In the meantime, restaurant owners are not only trying to offer their most competitive wages, they are doing everything possible to lure reluctant workers back. Kristin Canty, a natural food attorney and owner of Woods Hill Pier 4 in the seaport and Woods Hill Table and Adelita restaurants in Concord, Massachusetts, even tries to build camaraderie by taking overnight team trips to her farm and inn. like Lodge in New Hampshire; Employees can also spend the night there alone for free. Nevertheless, she simply lost employees for other career paths. For example, one of her managers had a career as an accountant.

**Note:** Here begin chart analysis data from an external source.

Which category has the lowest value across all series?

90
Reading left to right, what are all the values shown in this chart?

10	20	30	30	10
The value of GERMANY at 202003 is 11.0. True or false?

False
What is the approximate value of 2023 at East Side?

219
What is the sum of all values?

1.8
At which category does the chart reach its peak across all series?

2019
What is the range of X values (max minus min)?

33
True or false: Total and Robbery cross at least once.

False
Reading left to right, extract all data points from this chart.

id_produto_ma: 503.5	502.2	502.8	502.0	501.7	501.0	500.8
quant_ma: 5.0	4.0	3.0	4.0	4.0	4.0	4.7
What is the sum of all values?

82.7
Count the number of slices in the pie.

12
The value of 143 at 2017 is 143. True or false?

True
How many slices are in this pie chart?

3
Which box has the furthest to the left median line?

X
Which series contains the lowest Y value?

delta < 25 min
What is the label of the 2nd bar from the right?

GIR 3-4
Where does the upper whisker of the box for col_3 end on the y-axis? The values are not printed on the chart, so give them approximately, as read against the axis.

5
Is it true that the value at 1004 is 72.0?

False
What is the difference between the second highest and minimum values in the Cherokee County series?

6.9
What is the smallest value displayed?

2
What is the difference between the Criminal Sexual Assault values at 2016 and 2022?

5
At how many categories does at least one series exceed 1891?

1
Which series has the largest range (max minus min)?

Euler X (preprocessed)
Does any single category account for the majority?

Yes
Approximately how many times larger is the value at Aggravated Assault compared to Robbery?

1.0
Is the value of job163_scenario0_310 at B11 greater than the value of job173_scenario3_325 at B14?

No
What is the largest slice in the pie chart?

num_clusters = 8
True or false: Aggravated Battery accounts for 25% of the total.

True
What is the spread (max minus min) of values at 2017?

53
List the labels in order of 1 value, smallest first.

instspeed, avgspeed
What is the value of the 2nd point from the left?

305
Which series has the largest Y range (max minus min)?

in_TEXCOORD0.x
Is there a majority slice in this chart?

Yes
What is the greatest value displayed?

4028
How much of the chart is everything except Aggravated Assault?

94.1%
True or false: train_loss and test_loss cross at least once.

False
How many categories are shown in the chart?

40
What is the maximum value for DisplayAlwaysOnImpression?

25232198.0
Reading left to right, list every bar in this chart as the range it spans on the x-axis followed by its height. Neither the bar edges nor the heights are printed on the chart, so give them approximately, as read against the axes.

Managers may even use the cash to offer signing bonuses to bring their MVPs back, says Ed Kane, owner of Big Night Entertainment Group, a veteran team whose local portfolio includes Guy Fieri’s Tequila Cocina, Pan-Asian hotspot empire. and the sprawling nightclub The Grand, which will remain closed until the newly announced August 22nd for the city to reopen. While Kane doesn’t currently offer such rewards himself, he knows he may need to get creative to reach Big Night’s pre-pandemic number of 1,400 employees (at some point). While he has enough on board to keep things moving for the moment, he also wants to be able to keep adding hours and other aspects of the operation when the world returns to normal.
When the time comes, the masks will be removed and the two meter distance restrictions lifted, at least helping the “assertion fatigue” that Kane says is preventing exhausted employees from returning.
“They’ve just finished dealing with people and telling them to put their masks on or they’ll have to go,” says Kane. “People just don’t want to do it anymore, and the amount of abuse my co-workers suffered last week was beyond pale. Even seasoned people said, “Call me in two months if we don’t have to.”